Differentiation in advertising is tough, and many companies are finding 360-degree VR to be an effective path forward. They say that immersive media delivers better results compared to 2D advertising formats.
The study from OmniVirt, a VR and AR ad platform, said that 86% of users, when presented with an interactive 360-degree video, chose to interact with the video.
Pushing the boundaries of brand experience is crucial in an environment where the battle for viewer attention is raging fiercely. Audience engagement with brand, and interactions, are quickly becoming more important than impressions, so advertisers need approaches that guarantee high engagement and interaction.
"We believe in the power of the 360-degree VR format to tell more engaging stories that stick with audiences," OmniVirt said in its report. "We value immersion, interaction, and thinking outside the box, key features of 360-degree VR that are proven to deepen engagement with audiences. These features aren't just 'cool' and 'innovative,' they're proven to work."

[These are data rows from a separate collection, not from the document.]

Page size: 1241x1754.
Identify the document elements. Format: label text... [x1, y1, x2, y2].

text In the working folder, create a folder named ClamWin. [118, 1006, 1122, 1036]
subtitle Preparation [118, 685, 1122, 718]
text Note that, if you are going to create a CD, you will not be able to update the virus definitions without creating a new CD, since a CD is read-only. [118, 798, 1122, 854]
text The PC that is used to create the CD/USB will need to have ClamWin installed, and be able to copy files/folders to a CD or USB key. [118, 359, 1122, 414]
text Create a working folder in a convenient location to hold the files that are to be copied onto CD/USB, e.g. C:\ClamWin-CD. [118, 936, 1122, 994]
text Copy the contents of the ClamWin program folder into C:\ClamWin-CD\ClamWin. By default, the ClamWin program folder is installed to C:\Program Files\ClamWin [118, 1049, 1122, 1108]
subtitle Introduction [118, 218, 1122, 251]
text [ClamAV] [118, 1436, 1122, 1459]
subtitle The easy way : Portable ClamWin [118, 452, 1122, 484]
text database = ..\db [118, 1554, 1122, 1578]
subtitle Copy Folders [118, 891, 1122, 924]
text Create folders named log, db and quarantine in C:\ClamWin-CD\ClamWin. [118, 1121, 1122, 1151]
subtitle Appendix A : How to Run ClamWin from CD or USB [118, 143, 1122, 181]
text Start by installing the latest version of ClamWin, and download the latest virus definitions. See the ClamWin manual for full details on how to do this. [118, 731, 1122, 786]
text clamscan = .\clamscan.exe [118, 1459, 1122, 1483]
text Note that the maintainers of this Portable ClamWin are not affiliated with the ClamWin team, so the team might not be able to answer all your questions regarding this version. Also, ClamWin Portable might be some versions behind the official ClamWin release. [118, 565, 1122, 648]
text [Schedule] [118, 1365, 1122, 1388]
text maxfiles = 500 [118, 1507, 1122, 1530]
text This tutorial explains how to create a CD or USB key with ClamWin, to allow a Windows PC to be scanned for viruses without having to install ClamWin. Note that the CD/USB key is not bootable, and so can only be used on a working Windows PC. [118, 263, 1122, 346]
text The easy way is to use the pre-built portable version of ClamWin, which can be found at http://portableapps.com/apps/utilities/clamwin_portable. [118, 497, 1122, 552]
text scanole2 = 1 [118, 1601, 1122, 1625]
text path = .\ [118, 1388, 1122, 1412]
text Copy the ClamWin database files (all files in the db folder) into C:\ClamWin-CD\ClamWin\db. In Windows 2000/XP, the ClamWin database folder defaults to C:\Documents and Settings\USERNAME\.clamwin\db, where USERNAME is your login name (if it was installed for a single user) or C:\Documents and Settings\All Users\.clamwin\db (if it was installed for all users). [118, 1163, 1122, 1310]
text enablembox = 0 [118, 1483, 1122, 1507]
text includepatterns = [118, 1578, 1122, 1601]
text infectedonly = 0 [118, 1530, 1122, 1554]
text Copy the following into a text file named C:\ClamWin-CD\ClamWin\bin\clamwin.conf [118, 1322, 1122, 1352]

VR has been at the center of more than just advertising, though. Last year, Walmart brought together a group of high-tech brand executives, technologists and venture capitalists at its tech incubator Store No. 8 in Los Angeles to see some of the latest developments in VR. Short term, the goal of the event was to open up the VR community and retailers to a number of use cases for the technology, Katie Finnegan, principal of Store No. 8, told Retail Dive at the time. But in the long term, the company wants to develop a self contained company to exist under the Store No. 8 umbrella.
Then last month, Walmart's Store No. 8 acquired VR platform and content studio, Spatialand, its third portfolio company. "The team will develop and explore new products and uses of VR through immersive retail environments that can be incorporated by all facets of Walmart, online and offline," Finnegan said.